Rewrite these lines with "Source Extractor" replaced by "SExtractor" everywhere, changing nothing else and leaving out the pictures.

--- BEGIN ---

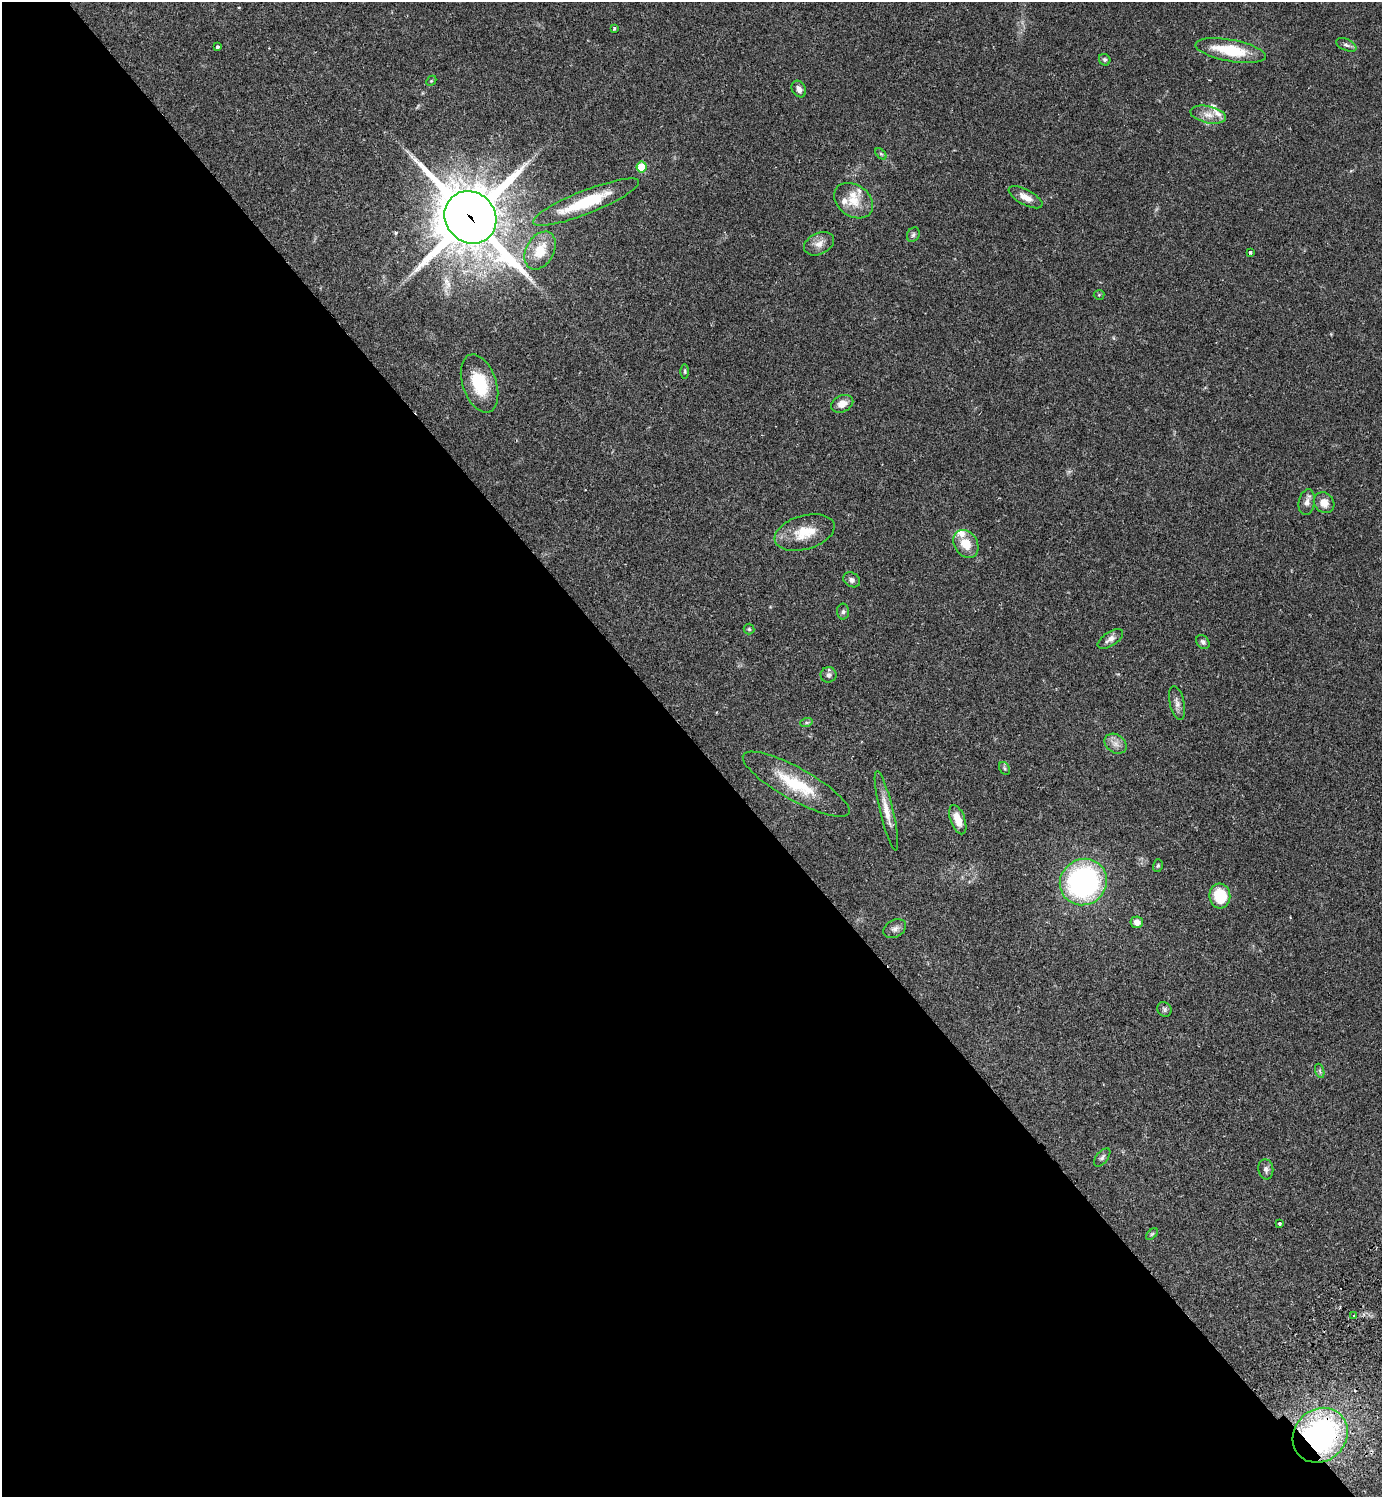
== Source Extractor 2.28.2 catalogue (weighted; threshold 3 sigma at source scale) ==
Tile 9 of 4 x 4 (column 1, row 3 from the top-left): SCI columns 344-1723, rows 1540-3034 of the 6069 x 6072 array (HDU 1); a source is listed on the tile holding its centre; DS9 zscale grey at full resolution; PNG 1384 x 1499 px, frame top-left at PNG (2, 2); each listed source drawn as its Kron ellipse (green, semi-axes under 4 px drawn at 4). Shown black and unused: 51% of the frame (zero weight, under 2 of 3 exposures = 3% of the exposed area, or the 3 px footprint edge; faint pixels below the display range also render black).
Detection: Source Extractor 2.28.2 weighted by HDU 2 'WHT'; one run over the whole footprint, this tile lists its part. Background 0.0696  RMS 0.0052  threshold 0.0235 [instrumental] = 3 sigma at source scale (4.5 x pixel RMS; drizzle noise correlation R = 1.50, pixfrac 1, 0.05/0.05 arcsec/px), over >= 5 px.
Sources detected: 59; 2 cosmic-ray / hot-pixel residue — neither listed nor drawn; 5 inside a brighter listed object's ellipse — not listed separately; the other 52 listed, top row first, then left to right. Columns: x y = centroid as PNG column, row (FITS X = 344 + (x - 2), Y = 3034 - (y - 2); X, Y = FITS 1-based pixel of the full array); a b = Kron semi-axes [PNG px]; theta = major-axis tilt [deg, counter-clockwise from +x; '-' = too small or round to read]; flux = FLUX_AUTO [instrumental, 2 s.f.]
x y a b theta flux
614 28 3 2 - 0.8
1346 45 11 5 -22 1.6
217 47 3 3 - 1.7
1231 51 36 11 -10 21
1105 60 6 5 - 0.96
431 81 6 4 44 0.59
799 89 9 6 -58 2.6
1208 115 18 8 -12 5.1
881 154 6 4 -44 0.82
642 167 5 5 - 14
1025 197 19 7 -28 4.6
854 201 21 16 -36 10
586 202 57 11 22 27
470 217 27 25 -48 3200
913 235 8 6 59 1.2
819 244 16 10 25 4.3
540 251 20 14 61 12
1250 252 4 3 - 1.1
1099 295 5 5 - 0.54
685 371 7 3 90 0.64
479 383 30 17 -71 22
842 404 12 8 25 4.7
1307 502 13 8 80 2.6
1324 503 11 9 -47 4.7
805 532 31 17 16 13
966 544 15 11 -57 8.9
852 580 9 7 -30 1.8
843 612 8 6 89 1.2
749 629 5 5 - 0.68
1110 639 14 7 34 2.8
1203 642 7 6 - 1.3
828 675 8 7 - 1.7
1177 703 17 7 -77 2.6
806 723 6 4 18 0.89
1116 744 12 9 -35 3.3
1005 768 7 5 -56 0.92
796 784 60 16 -29 25
886 811 41 6 -76 6.9
958 820 15 7 -70 7.3
1158 865 6 5 - 0.75
1083 882 24 22 39 110
1220 896 12 10 -84 18
1137 922 6 6 - 3.2
895 929 12 8 30 2.4
1164 1009 8 7 - 1.2
1320 1071 7 4 -71 0.95
1102 1157 11 5 51 1.4
1266 1169 10 7 -83 1.7
1280 1224 3 3 - 1.7
1152 1234 7 4 45 0.82
1353 1316 3 2 - 0.66
1320 1435 29 26 44 110
Overlapping masked pixels (flux is a lower limit): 2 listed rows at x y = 470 217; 1320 1435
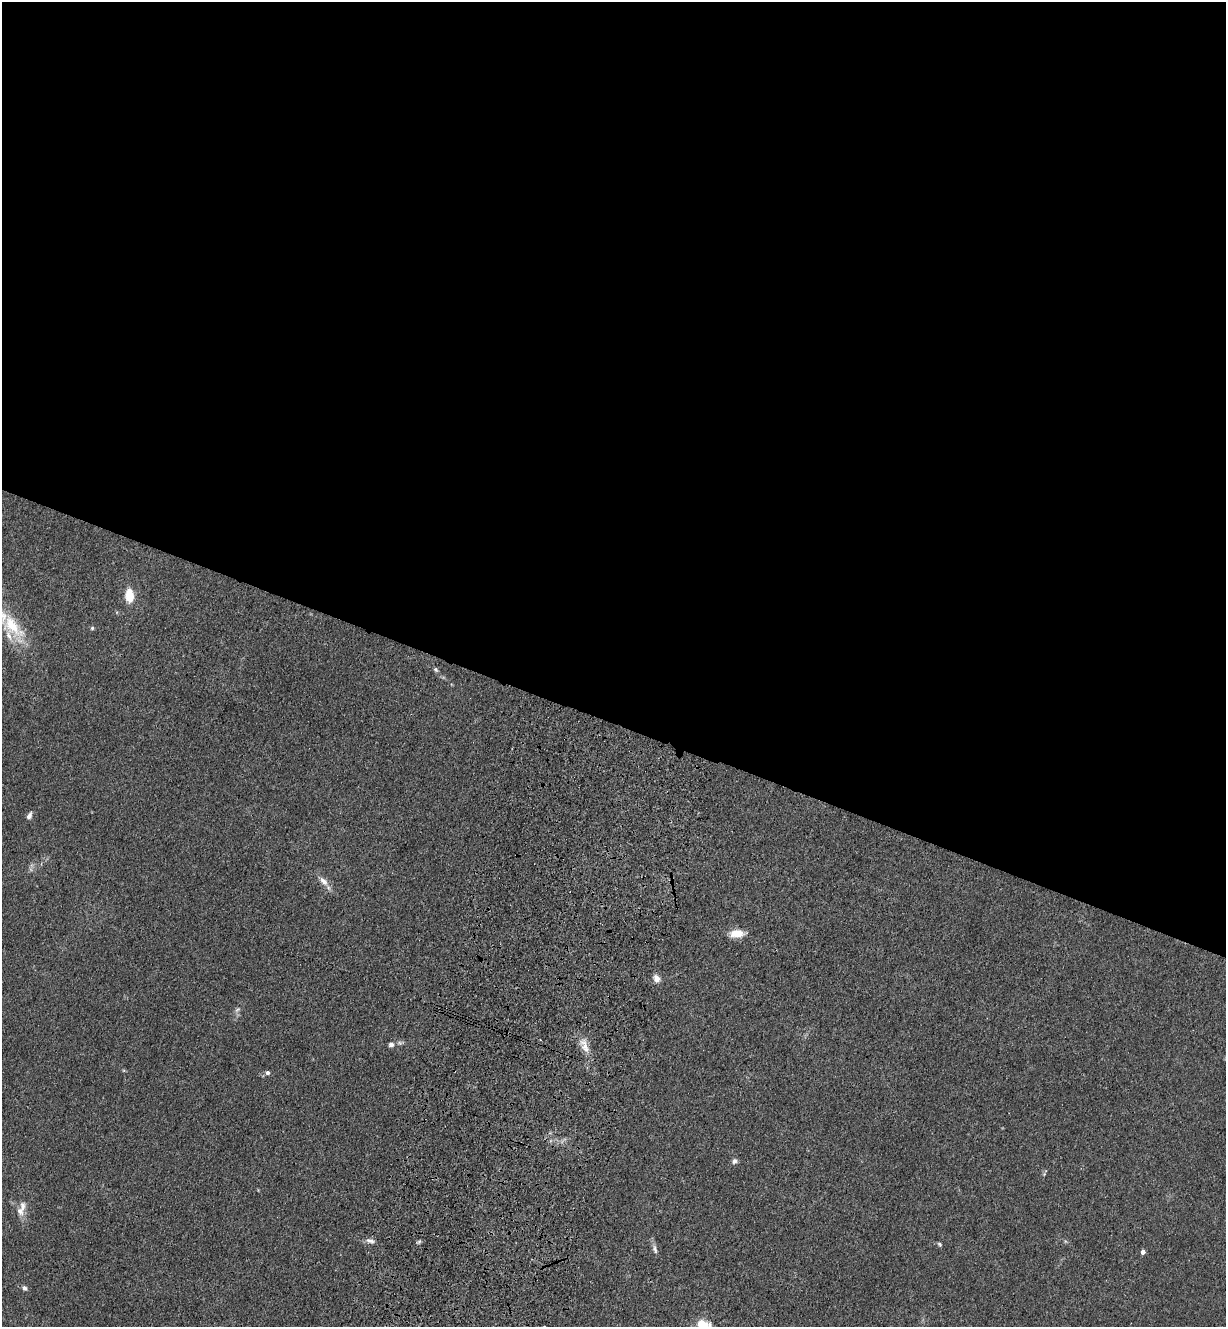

--- END ---

> Written solution:
== SExtractor 2.28.2 catalogue (weighted; threshold 3 sigma at source scale) ==
Tile 9 of 4 x 4 (column 1, row 3 from the top-left): SCI columns 344-1723, rows 1540-3034 of the 6069 x 6072 array (HDU 1); a source is listed on the tile holding its centre; DS9 zscale grey at full resolution; PNG 1384 x 1499 px, frame top-left at PNG (2, 2); each listed source drawn as its Kron ellipse (green, semi-axes under 4 px drawn at 4). Shown black and unused: 51% of the frame (zero weight, under 2 of 3 exposures = 3% of the exposed area, or the 3 px footprint edge; faint pixels below the display range also render black).
Detection: SExtractor 2.28.2 weighted by HDU 2 'WHT'; one run over the whole footprint, this tile lists its part. Background 0.0696  RMS 0.0052  threshold 0.0235 [instrumental] = 3 sigma at source scale (4.5 x pixel RMS; drizzle noise correlation R = 1.50, pixfrac 1, 0.05/0.05 arcsec/px), over >= 5 px.
Sources detected: 59; 2 cosmic-ray / hot-pixel residue — neither listed nor drawn; 5 inside a brighter listed object's ellipse — not listed separately; the other 52 listed, top row first, then left to right. Columns: x y = centroid as PNG column, row (FITS X = 344 + (x - 2), Y = 3034 - (y - 2); X, Y = FITS 1-based pixel of the full array); a b = Kron semi-axes [PNG px]; theta = major-axis tilt [deg, counter-clockwise from +x; '-' = too small or round to read]; flux = FLUX_AUTO [instrumental, 2 s.f.]
x y a b theta flux
614 28 3 2 - 0.8
1346 45 11 5 -22 1.6
217 47 3 3 - 1.7
1231 51 36 11 -10 21
1105 60 6 5 - 0.96
431 81 6 4 44 0.59
799 89 9 6 -58 2.6
1208 115 18 8 -12 5.1
881 154 6 4 -44 0.82
642 167 5 5 - 14
1025 197 19 7 -28 4.6
854 201 21 16 -36 10
586 202 57 11 22 27
470 217 27 25 -48 3200
913 235 8 6 59 1.2
819 244 16 10 25 4.3
540 251 20 14 61 12
1250 252 4 3 - 1.1
1099 295 5 5 - 0.54
685 371 7 3 90 0.64
479 383 30 17 -71 22
842 404 12 8 25 4.7
1307 502 13 8 80 2.6
1324 503 11 9 -47 4.7
805 532 31 17 16 13
966 544 15 11 -57 8.9
852 580 9 7 -30 1.8
843 612 8 6 89 1.2
749 629 5 5 - 0.68
1110 639 14 7 34 2.8
1203 642 7 6 - 1.3
828 675 8 7 - 1.7
1177 703 17 7 -77 2.6
806 723 6 4 18 0.89
1116 744 12 9 -35 3.3
1005 768 7 5 -56 0.92
796 784 60 16 -29 25
886 811 41 6 -76 6.9
958 820 15 7 -70 7.3
1158 865 6 5 - 0.75
1083 882 24 22 39 110
1220 896 12 10 -84 18
1137 922 6 6 - 3.2
895 929 12 8 30 2.4
1164 1009 8 7 - 1.2
1320 1071 7 4 -71 0.95
1102 1157 11 5 51 1.4
1266 1169 10 7 -83 1.7
1280 1224 3 3 - 1.7
1152 1234 7 4 45 0.82
1353 1316 3 2 - 0.66
1320 1435 29 26 44 110
Overlapping masked pixels (flux is a lower limit): 2 listed rows at x y = 470 217; 1320 1435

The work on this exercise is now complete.